O incidente a que me refiro me chocou por ser o mais bobo possível. Passando por certas dificuldades financeiras (e quem não passa, nestes tempos bicudos?), confidenciei a essa pessoa, personagem desta despretensiosa crônica – e que prefiro não identificar –, que não era para eu estar atravessando essa situação de aperto, já que tenho créditos a receber, por serviços prestados, e que ainda não foram pagos. Mencionei alguns dos devedores, inocentemente, sem criticar ninguém. E citei este fato só de passagem, entre tantos outros assuntos, e somente a este indivíduo e ninguém mais, numa espécie de desabafo, tão comum e normal entre amigos que se prezam e que confiam um no outro.
Qual não foi minha surpresa, porém, quando recebi, no dia seguinte, um e-mail furioso do devedor (de um deles), citado (reitero) só de passagem, me censurando por “difamá-lo publicamente!”. Estou consciente de haver errado! Em vez de me queixar com quem quer que fosse sobre dinheiro a receber, deveria cobrar diretamente quem me devia. Mas como poderia adivinhar que uma simples queixa, feita de passagem, sem nenhuma malícia, iria adquirir as proporções que adquiriu?
Ademais, eu não disse nenhuma mentira. Não fiz, também, nenhuma crítica aos devedores. Somente relatei o fato, e nada mais. E muito menos fiz isso publicamente, como fui acusado de ter feito. Confidenciei o fato a uma única pessoa, em quem depositava absoluta confiança e de quem esperava, senão ajuda para receber o dinheiro de que sou credor, pelo menos compreensão e solidariedade. Não tive nada disso.

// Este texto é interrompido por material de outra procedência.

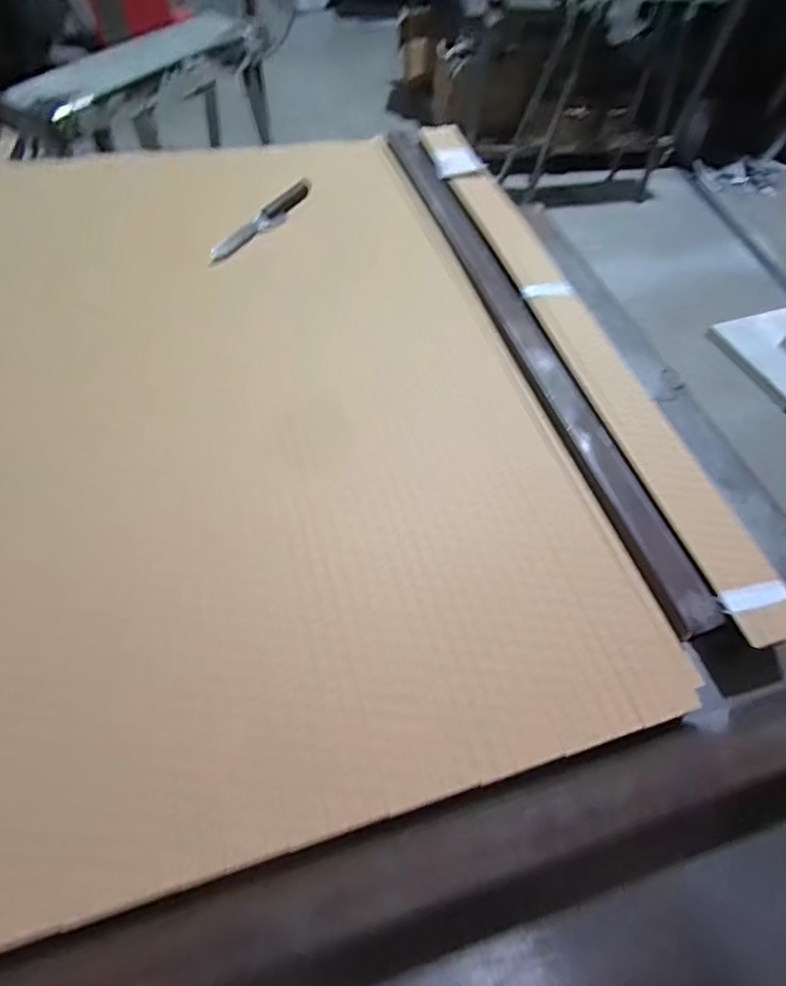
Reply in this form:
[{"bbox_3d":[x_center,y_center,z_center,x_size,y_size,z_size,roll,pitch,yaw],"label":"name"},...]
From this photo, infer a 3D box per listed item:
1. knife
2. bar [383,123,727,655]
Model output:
[{"bbox_3d":[-0.194,-0.412,0.756,0.032,0.016,0.234,26,59,14],"label":"knife"},{"bbox_3d":[0.155,-0.257,0.673,0.060,0.032,0.916,-13,58,-11],"label":"bar"}]

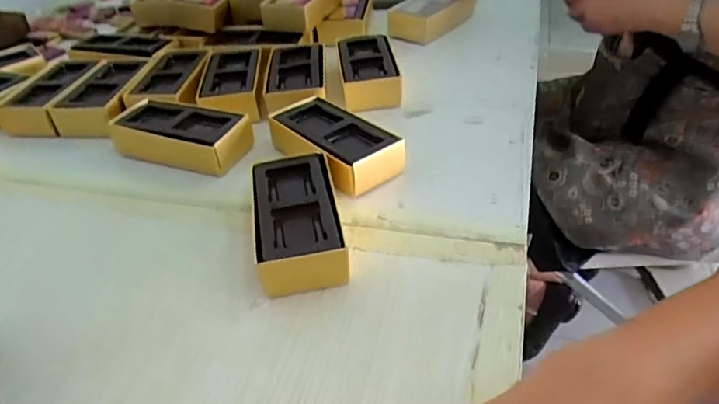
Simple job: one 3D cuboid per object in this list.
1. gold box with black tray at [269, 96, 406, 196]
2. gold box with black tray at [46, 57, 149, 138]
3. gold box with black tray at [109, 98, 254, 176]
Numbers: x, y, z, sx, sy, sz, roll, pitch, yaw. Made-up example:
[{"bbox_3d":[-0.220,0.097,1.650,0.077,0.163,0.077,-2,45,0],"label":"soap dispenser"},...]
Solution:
[{"bbox_3d":[-0.023,-0.048,0.478,0.062,0.034,0.121,-32,46,-31],"label":"gold box with black tray"},{"bbox_3d":[-0.264,-0.111,0.584,0.059,0.034,0.121,-2,38,2],"label":"gold box with black tray"},{"bbox_3d":[-0.155,-0.061,0.505,0.126,0.035,0.059,12,40,20],"label":"gold box with black tray"}]

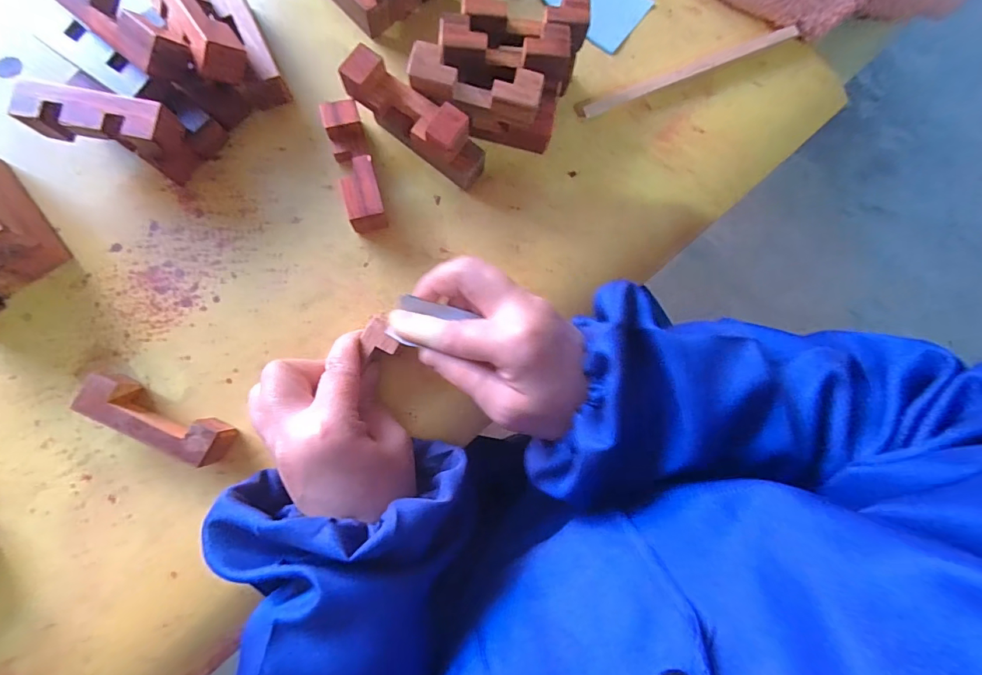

Agora sim torno público o que aconteceu. Contudo, conto o “milagre”, sem revelar o “santo”. Faço este relato apenas para ilustrar os riscos de uma amizade falsa. Que diabos de amigo é este que é incapaz de guardar só para si uma inconfidência, ou até mesmo uma eventual fofoca (que não era o caso)? O que ele lucrou com o papel de “leva e traz”? Que bem prestou a quem quer que fosse? Sua traição somente semeou desídia e amargura, principalmente no devedor, a quem julgou (pelo menos é o que penso) estar beneficiando. O caso poderia ter terminado em tragédia, em processo, em agressão mútua ou até mesmo em morte. Felizmente, não terminou.
O saudoso chargista potiguar Péricles (que se suicidou no período de festas de fim de ano de 1960) se consagrou com a criação de um personagem pitoresco – bastante popular nos anos 50 – que foi amplamente divulgado na revista “O Cruzeiro”: “O Amigo da Onça”. Tenho em meus arquivos cerca de uma centena dessas charges, cada uma mais engraçada do que a outra. Dia desses, vi um cartaz, junto ao caixa de uma padaria da cidade, com essa impagável figura aprontando uma de suas tantas ursadas (que ele garantia serem gestos de amizade), dizendo aos fregueses: “Fiado só na padaria do lado”.
Não sei se levado pela subjetividade (é provável) identifiquei no meu inconfidente interlocutor traços físicos do célebre personagem de Péricles. Aprendi, de forma dolorosa, que não se tratava de “meu amigo”, mas de um genuíno “amigo da onça”. Neste caso, sem dúvida, prefiro “ordenhar um urso em cada café da manhã” a ter amizades deste tipo. E quem não prefere?